*** DATA EXTRACT ***

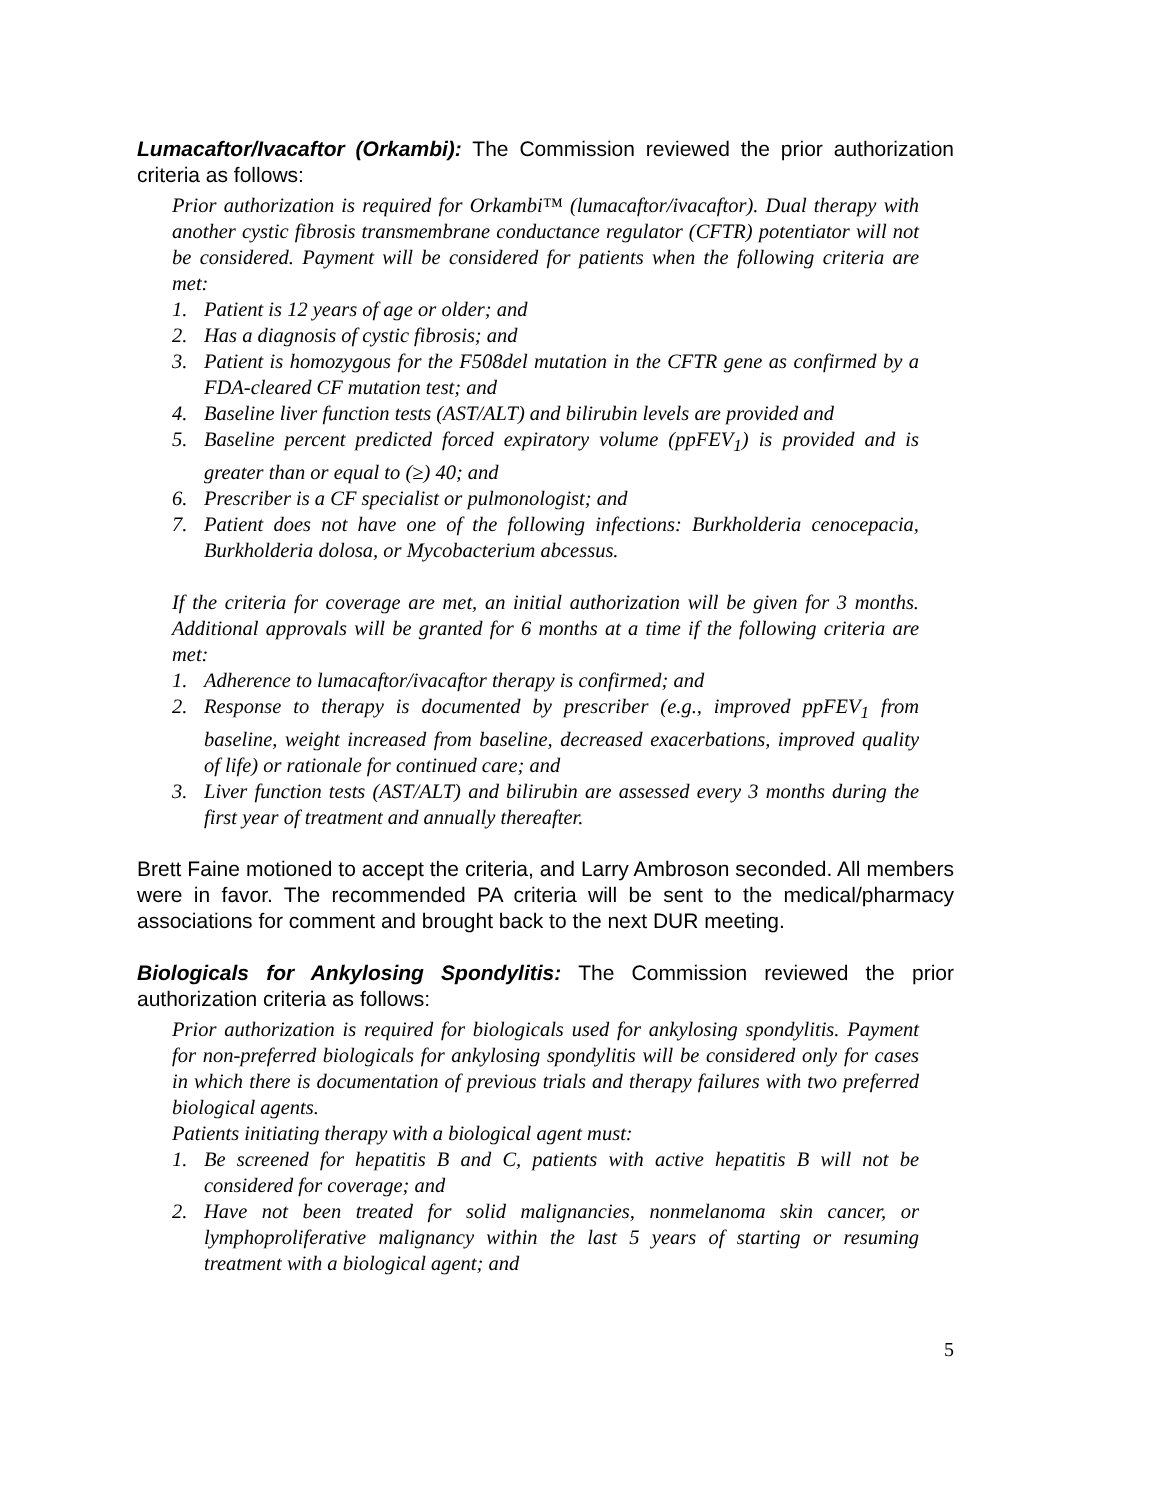Lumacaftor/Ivacaftor (Orkambi): The Commission reviewed the prior authorization criteria as follows:
Prior authorization is required for Orkambi™ (lumacaftor/ivacaftor). Dual therapy with another cystic fibrosis transmembrane conductance regulator (CFTR) potentiator will not be considered. Payment will be considered for patients when the following criteria are met:
1. Patient is 12 years of age or older; and
2. Has a diagnosis of cystic fibrosis; and
3. Patient is homozygous for the F508del mutation in the CFTR gene as confirmed by a FDA-cleared CF mutation test; and
4. Baseline liver function tests (AST/ALT) and bilirubin levels are provided and
5. Baseline percent predicted forced expiratory volume (ppFEV<sub>1</sub>) is provided and is greater than or equal to (≥) 40; and
6. Prescriber is a CF specialist or pulmonologist; and
7. Patient does not have one of the following infections: Burkholderia cenocepacia, Burkholderia dolosa, or Mycobacterium abcessus.
If the criteria for coverage are met, an initial authorization will be given for 3 months. Additional approvals will be granted for 6 months at a time if the following criteria are met:
1. Adherence to lumacaftor/ivacaftor therapy is confirmed; and
2. Response to therapy is documented by prescriber (e.g., improved ppFEV<sub>1</sub> from baseline, weight increased from baseline, decreased exacerbations, improved quality of life) or rationale for continued care; and
3. Liver function tests (AST/ALT) and bilirubin are assessed every 3 months during the first year of treatment and annually thereafter.
Brett Faine motioned to accept the criteria, and Larry Ambroson seconded. All members were in favor. The recommended PA criteria will be sent to the medical/pharmacy associations for comment and brought back to the next DUR meeting.
Biologicals for Ankylosing Spondylitis: The Commission reviewed the prior authorization criteria as follows:
Prior authorization is required for biologicals used for ankylosing spondylitis. Payment for non-preferred biologicals for ankylosing spondylitis will be considered only for cases in which there is documentation of previous trials and therapy failures with two preferred biological agents.
Patients initiating therapy with a biological agent must:
1. Be screened for hepatitis B and C, patients with active hepatitis B will not be considered for coverage; and
2. Have not been treated for solid malignancies, nonmelanoma skin cancer, or lymphoproliferative malignancy within the last 5 years of starting or resuming treatment with a biological agent; and
5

*** End of DATA EXTRACT ***

Find how many lines in the entries include the string "CFTR", and state only the number.

▸ **EXERCISE RESULT**
2